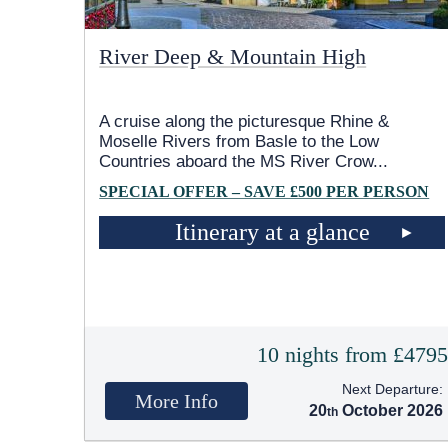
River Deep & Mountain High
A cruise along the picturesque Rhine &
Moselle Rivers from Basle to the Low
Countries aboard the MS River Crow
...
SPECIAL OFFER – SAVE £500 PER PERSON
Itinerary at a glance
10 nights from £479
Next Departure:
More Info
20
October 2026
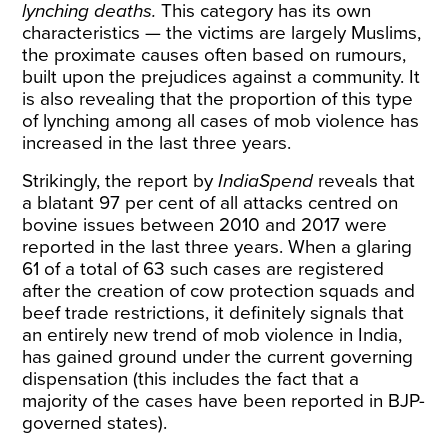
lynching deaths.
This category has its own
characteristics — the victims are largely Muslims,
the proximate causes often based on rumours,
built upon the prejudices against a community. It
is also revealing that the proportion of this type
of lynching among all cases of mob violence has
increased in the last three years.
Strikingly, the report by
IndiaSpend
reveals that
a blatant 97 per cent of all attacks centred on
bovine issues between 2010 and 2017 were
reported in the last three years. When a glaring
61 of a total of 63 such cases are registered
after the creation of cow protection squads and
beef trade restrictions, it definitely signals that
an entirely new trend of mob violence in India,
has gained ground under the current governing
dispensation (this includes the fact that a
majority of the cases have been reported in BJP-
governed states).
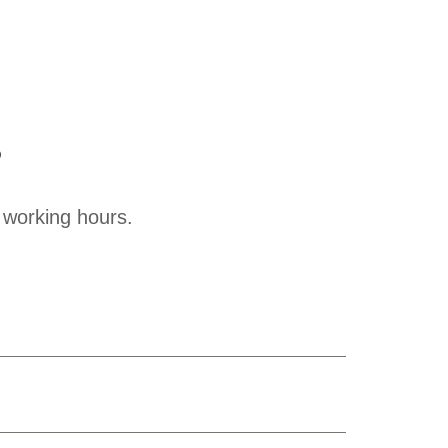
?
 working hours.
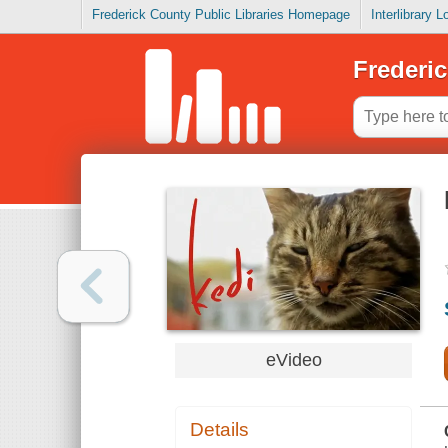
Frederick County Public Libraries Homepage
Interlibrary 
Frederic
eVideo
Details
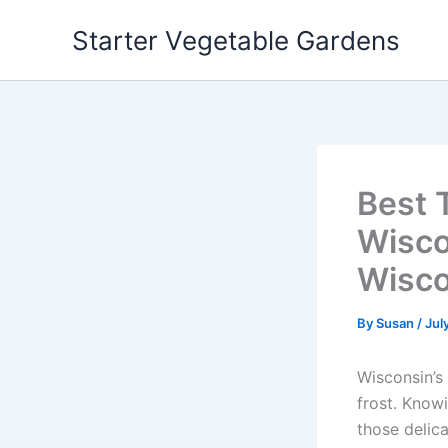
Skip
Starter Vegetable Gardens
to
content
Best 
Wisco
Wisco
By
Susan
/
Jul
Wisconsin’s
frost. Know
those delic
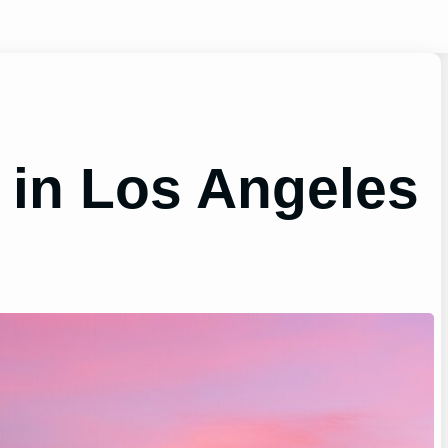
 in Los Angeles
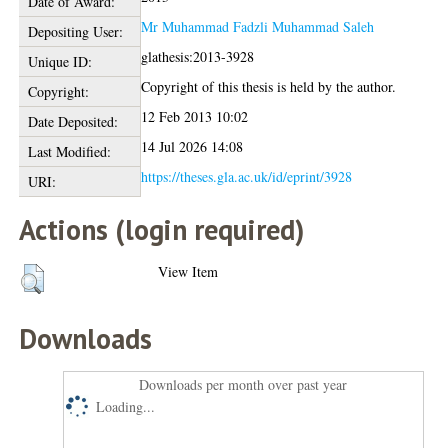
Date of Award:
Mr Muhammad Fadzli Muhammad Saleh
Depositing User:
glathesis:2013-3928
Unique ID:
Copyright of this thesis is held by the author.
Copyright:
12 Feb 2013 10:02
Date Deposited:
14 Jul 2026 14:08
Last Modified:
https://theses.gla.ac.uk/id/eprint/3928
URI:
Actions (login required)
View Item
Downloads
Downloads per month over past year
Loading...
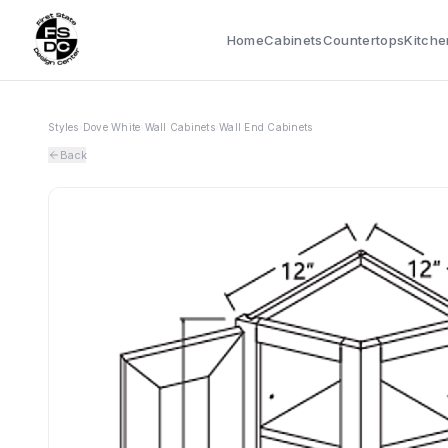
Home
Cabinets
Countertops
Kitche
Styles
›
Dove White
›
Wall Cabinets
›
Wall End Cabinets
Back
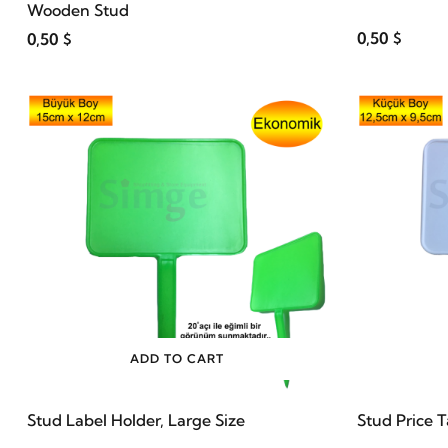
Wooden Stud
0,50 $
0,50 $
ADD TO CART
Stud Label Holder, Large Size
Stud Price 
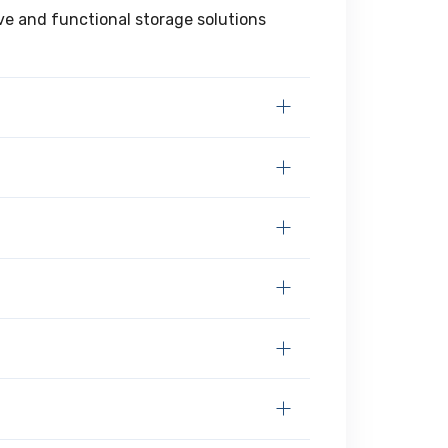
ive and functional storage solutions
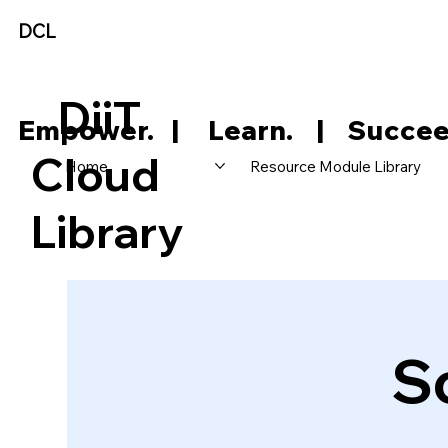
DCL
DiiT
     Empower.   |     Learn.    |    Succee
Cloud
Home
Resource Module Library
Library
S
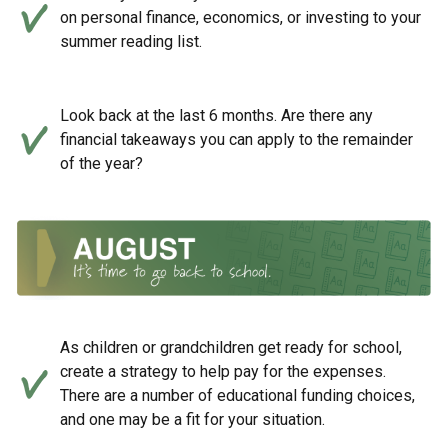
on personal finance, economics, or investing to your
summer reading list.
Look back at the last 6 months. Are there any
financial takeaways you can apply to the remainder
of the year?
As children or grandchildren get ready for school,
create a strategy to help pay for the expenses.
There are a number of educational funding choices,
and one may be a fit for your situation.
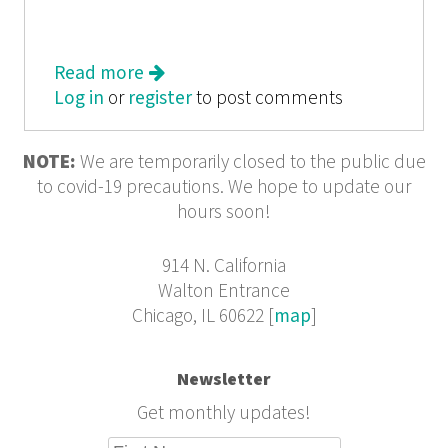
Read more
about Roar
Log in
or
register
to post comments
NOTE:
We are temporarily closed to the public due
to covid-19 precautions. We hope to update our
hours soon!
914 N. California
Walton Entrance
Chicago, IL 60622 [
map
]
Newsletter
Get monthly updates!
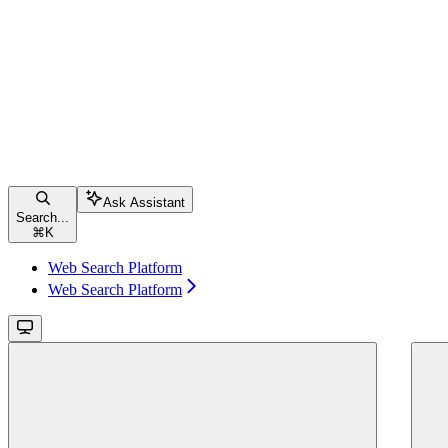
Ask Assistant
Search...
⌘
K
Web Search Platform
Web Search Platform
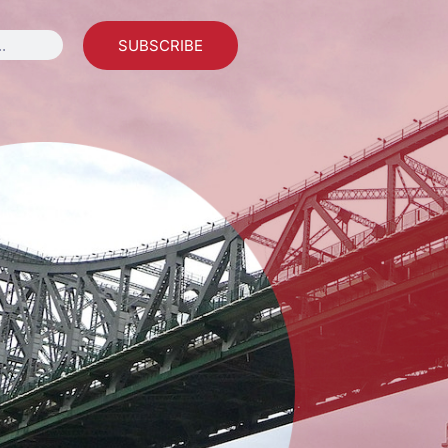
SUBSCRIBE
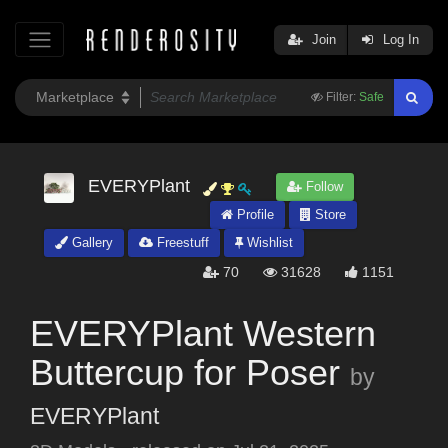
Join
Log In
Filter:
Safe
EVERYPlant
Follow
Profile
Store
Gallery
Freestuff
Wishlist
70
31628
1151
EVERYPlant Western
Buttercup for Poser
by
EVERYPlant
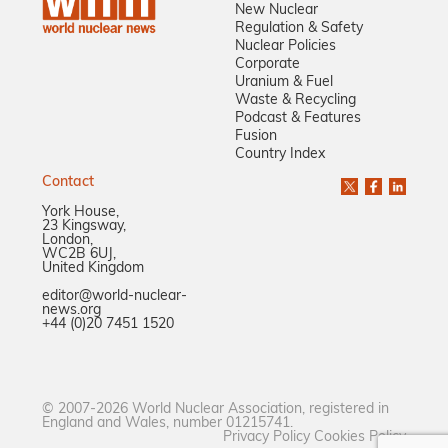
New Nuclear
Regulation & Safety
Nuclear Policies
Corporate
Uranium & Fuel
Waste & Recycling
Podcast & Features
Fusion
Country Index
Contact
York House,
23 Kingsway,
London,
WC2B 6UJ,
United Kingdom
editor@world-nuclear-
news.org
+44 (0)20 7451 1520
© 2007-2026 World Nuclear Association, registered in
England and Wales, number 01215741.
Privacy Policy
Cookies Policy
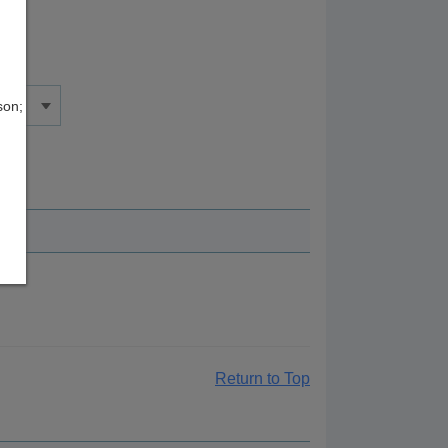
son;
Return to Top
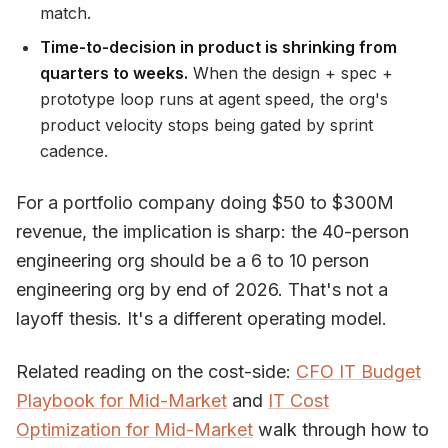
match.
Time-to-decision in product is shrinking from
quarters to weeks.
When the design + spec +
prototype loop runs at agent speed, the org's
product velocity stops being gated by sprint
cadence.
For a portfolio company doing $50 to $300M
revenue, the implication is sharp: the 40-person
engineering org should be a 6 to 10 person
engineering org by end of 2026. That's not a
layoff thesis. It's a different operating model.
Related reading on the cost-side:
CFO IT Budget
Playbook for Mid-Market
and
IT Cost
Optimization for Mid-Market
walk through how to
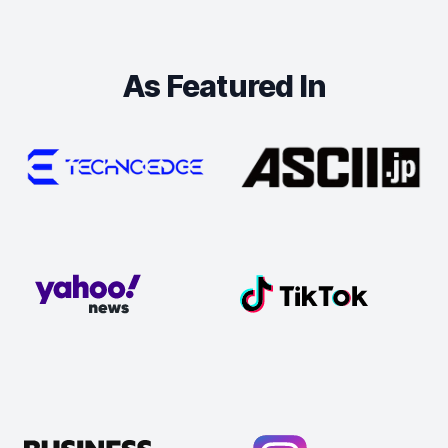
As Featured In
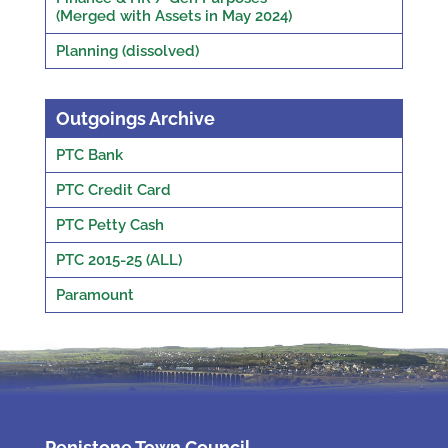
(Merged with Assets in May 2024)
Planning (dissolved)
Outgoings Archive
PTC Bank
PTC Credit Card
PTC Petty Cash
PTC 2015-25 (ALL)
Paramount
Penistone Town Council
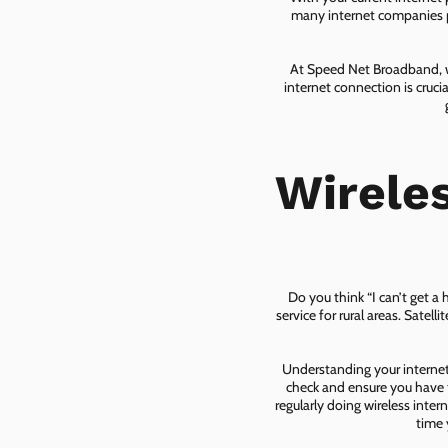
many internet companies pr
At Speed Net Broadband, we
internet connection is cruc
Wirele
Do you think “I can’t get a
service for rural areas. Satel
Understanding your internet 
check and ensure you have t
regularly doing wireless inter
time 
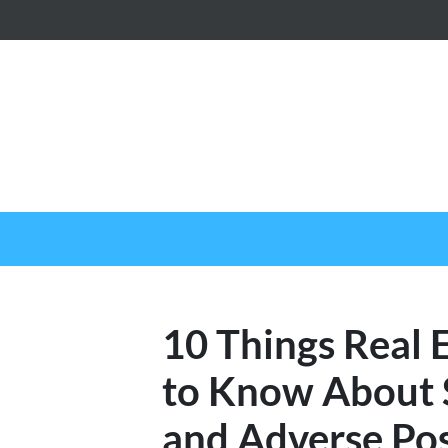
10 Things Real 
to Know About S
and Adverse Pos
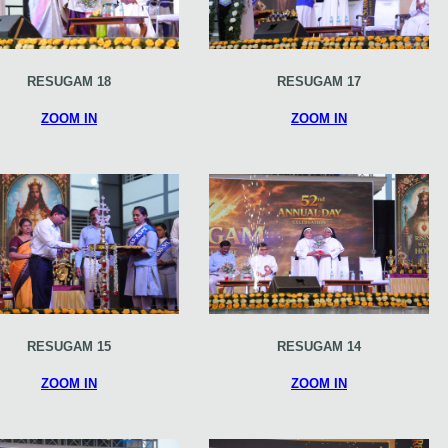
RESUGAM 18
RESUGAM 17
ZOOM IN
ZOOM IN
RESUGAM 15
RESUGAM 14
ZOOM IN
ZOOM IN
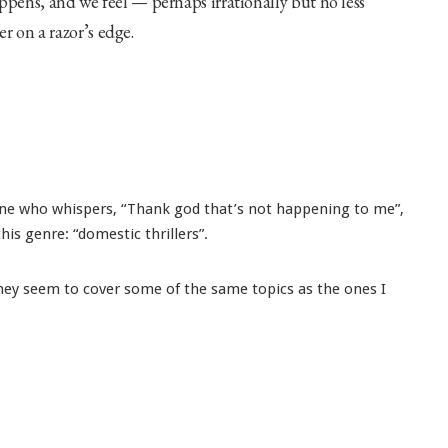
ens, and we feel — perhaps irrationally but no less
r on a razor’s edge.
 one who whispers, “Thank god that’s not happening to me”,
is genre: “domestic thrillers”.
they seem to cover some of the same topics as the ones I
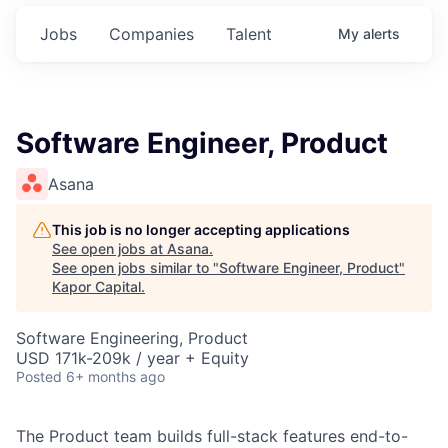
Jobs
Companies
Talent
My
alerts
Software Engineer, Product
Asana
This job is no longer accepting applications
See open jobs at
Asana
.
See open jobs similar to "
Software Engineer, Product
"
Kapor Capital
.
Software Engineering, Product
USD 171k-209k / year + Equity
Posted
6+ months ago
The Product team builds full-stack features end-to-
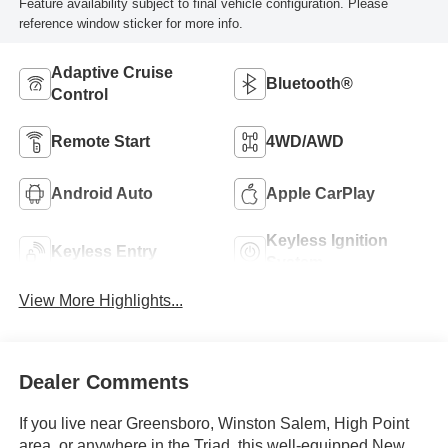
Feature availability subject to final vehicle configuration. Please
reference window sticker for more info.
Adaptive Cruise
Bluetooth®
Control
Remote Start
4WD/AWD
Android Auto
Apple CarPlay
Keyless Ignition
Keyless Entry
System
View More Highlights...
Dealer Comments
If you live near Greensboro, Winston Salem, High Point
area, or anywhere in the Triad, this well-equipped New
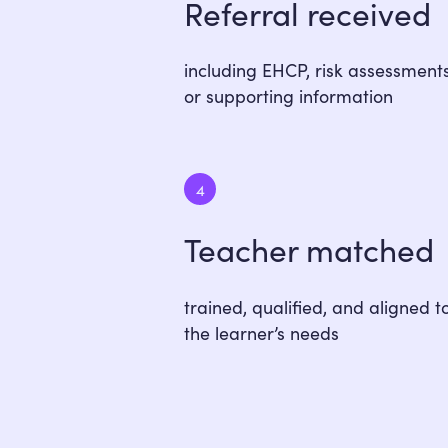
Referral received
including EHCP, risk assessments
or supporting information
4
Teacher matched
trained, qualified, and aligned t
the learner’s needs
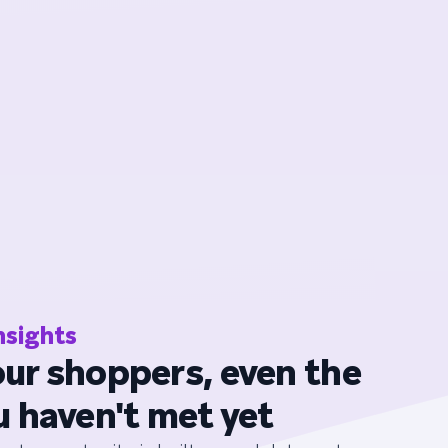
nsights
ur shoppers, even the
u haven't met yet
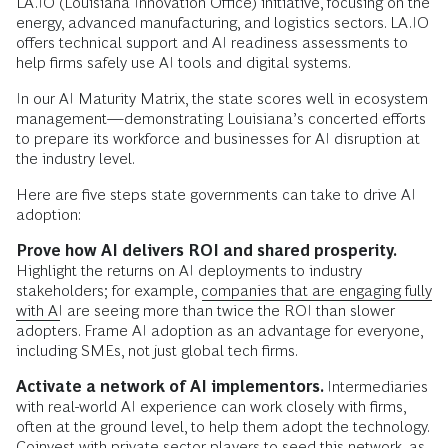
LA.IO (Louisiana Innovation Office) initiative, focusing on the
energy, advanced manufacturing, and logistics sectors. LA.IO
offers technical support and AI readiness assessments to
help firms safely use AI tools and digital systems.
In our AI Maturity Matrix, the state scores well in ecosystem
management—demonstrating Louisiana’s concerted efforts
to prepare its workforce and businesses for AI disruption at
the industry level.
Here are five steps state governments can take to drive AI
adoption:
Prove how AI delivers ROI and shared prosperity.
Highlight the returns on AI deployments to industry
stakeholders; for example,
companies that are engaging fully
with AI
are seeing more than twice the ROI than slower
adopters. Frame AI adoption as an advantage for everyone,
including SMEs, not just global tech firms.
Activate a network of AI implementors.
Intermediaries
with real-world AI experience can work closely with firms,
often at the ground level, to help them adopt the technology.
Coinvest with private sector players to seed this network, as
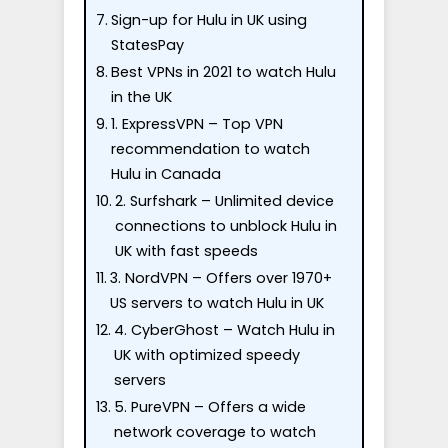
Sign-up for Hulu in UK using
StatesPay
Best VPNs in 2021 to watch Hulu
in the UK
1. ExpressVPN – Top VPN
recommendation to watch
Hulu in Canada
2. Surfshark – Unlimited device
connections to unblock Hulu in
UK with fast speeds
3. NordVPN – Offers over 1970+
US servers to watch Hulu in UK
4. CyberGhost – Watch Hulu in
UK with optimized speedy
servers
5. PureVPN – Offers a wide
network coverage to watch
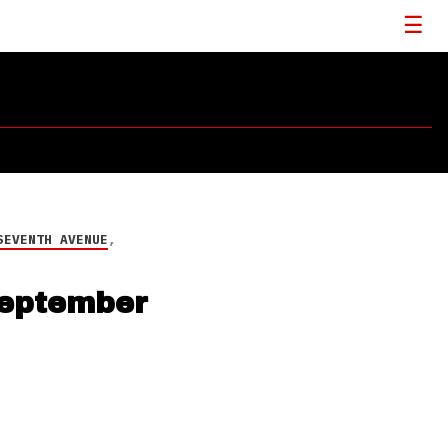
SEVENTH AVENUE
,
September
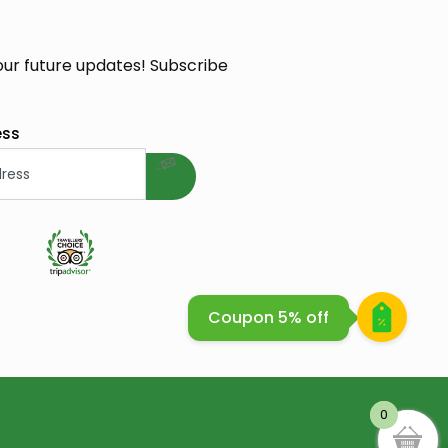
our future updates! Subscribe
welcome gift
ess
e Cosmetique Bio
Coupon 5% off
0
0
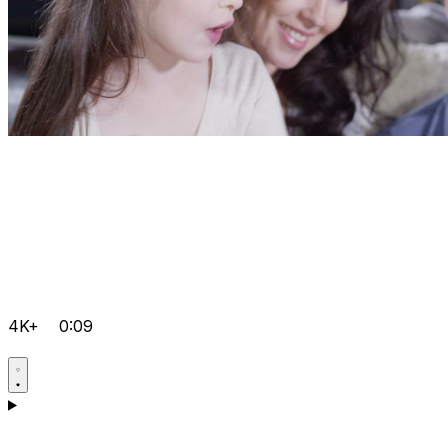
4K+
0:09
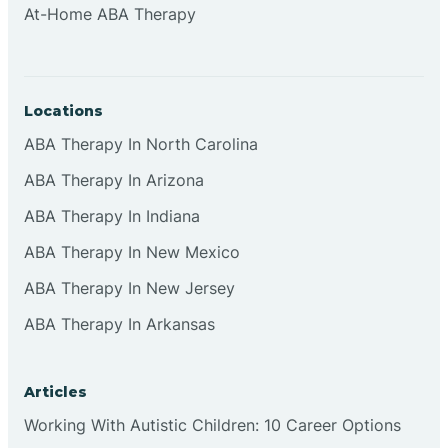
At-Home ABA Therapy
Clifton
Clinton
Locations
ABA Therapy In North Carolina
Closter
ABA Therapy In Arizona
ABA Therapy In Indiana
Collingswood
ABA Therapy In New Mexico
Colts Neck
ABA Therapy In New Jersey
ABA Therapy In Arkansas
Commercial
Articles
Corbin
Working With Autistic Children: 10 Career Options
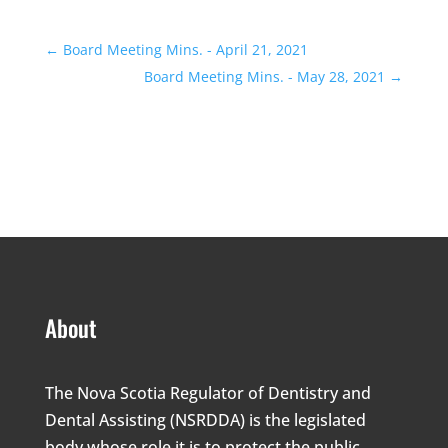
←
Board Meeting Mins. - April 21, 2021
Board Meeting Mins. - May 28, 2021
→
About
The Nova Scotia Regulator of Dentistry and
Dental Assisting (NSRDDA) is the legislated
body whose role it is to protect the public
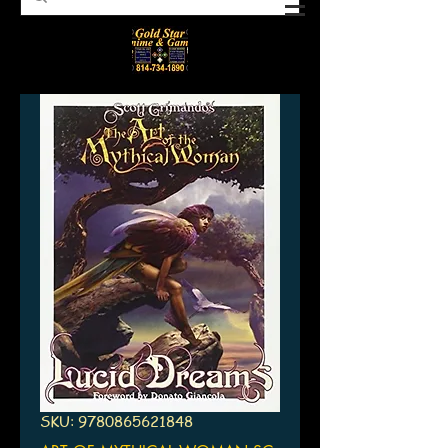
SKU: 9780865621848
• • • • • • •
**Your goal**
What lines of the listing contain the word "ground"? Copy them all.

**Solution**
has gained ground under the current governing
often at the ground level, to help them adopt the technology.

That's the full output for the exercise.